- _Dataset entries_:
★ ★ ★ ★ ★

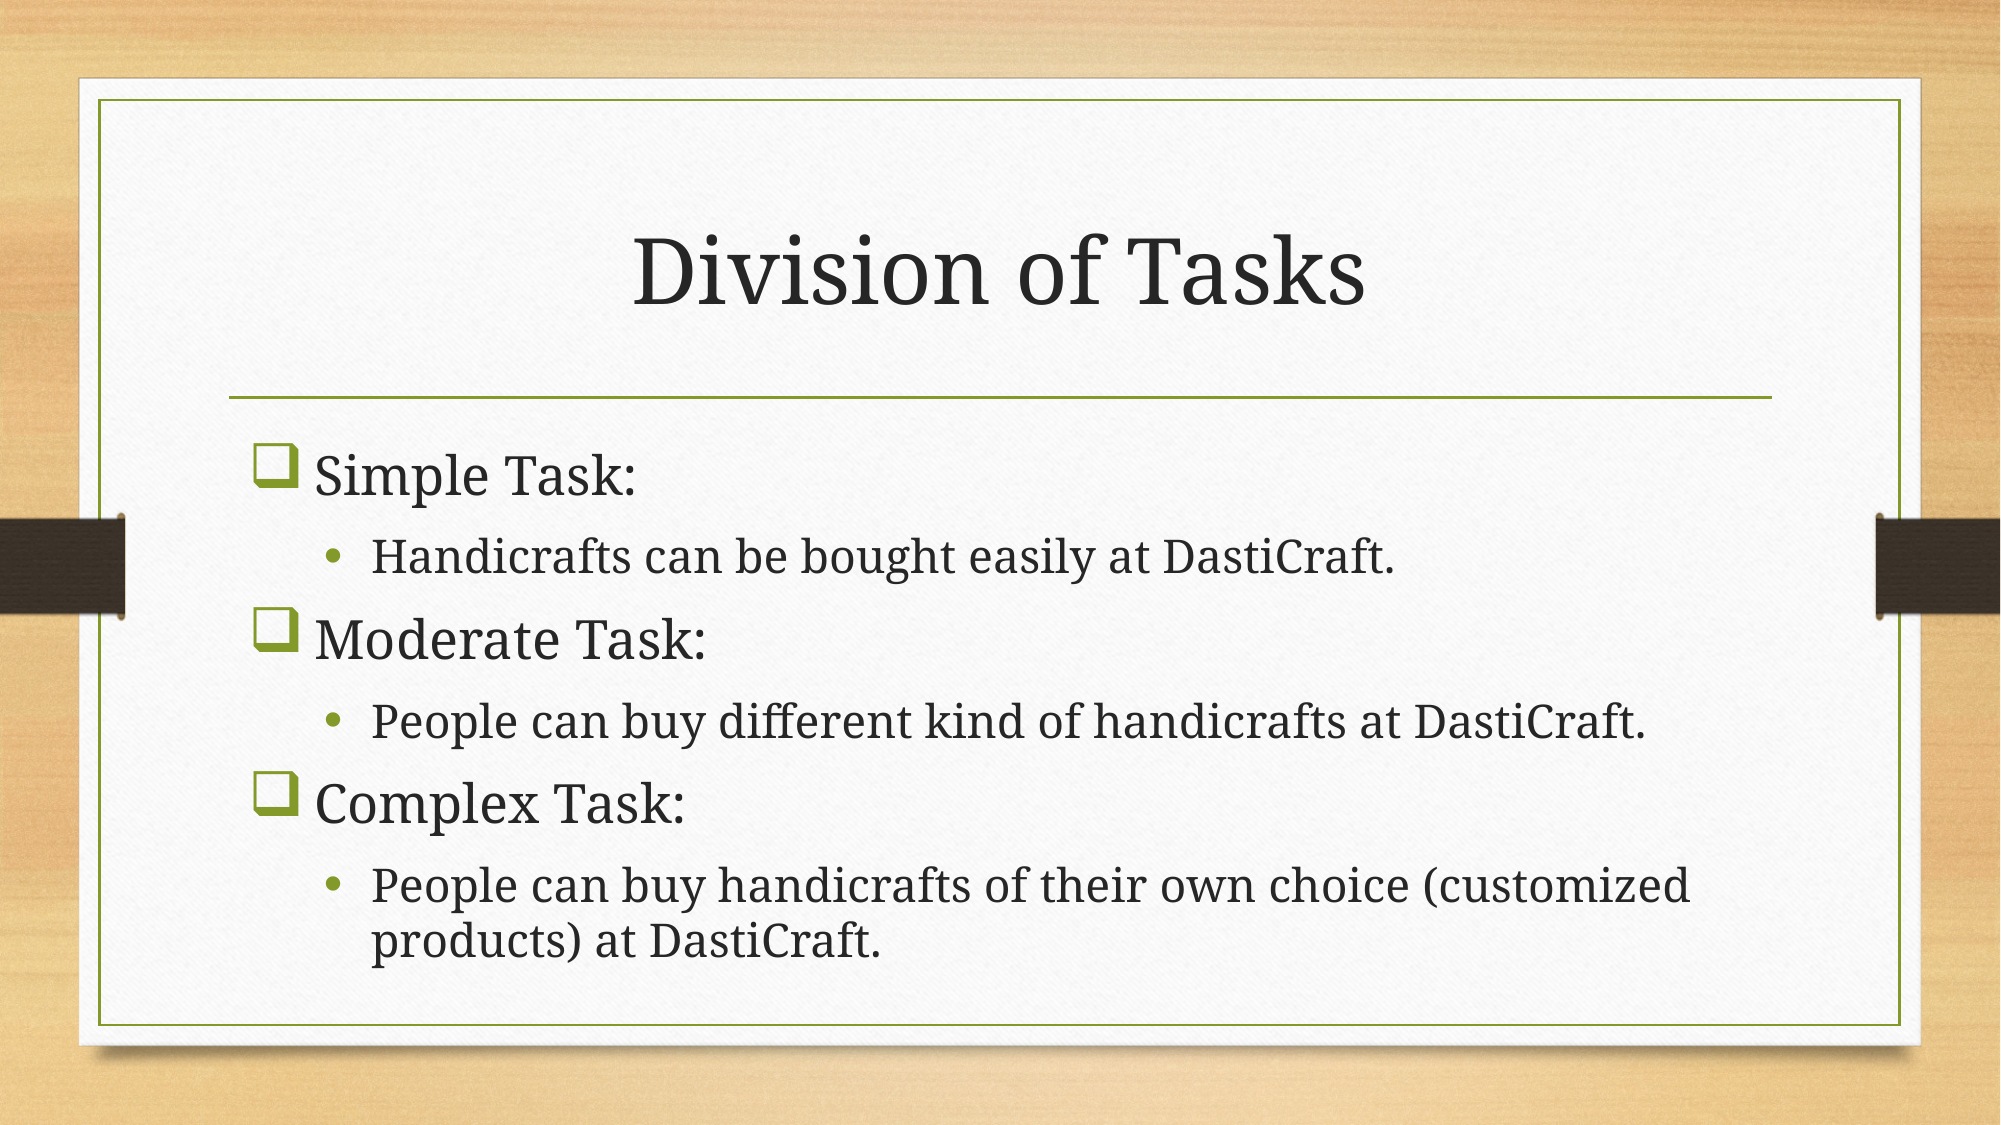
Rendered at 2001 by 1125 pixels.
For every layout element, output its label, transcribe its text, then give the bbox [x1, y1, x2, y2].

list Simple Task: Handicrafts can be bought easily at DastiCraft. Moderate Task: People can buy different kind of handicrafts at DastiCraft. Complex Task: People can buy handicrafts of their own choice (customized products) at DastiCraft. [233, 434, 1809, 979]
picture [0, 0, 2001, 1125]
title Division of Tasks [212, 161, 1788, 375]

★ ★ ★ ★ ★

- _Task directions_: Transcribe the data word for word, with no images.

- _Answer_:
Rendered at 2001 by 1125 pixels.
For every layout element, output its label, transcribe its text, then give the bbox [x1, y1, x2, y2].

list Simple Task: Handicrafts can be bought easily at DastiCraft. Moderate Task: People can buy different kind of handicrafts at DastiCraft. Complex Task: People can buy handicrafts of their own choice (customized products) at DastiCraft. [233, 434, 1809, 979]
picture [0, 0, 2001, 1125]
title Division of Tasks [212, 161, 1788, 375]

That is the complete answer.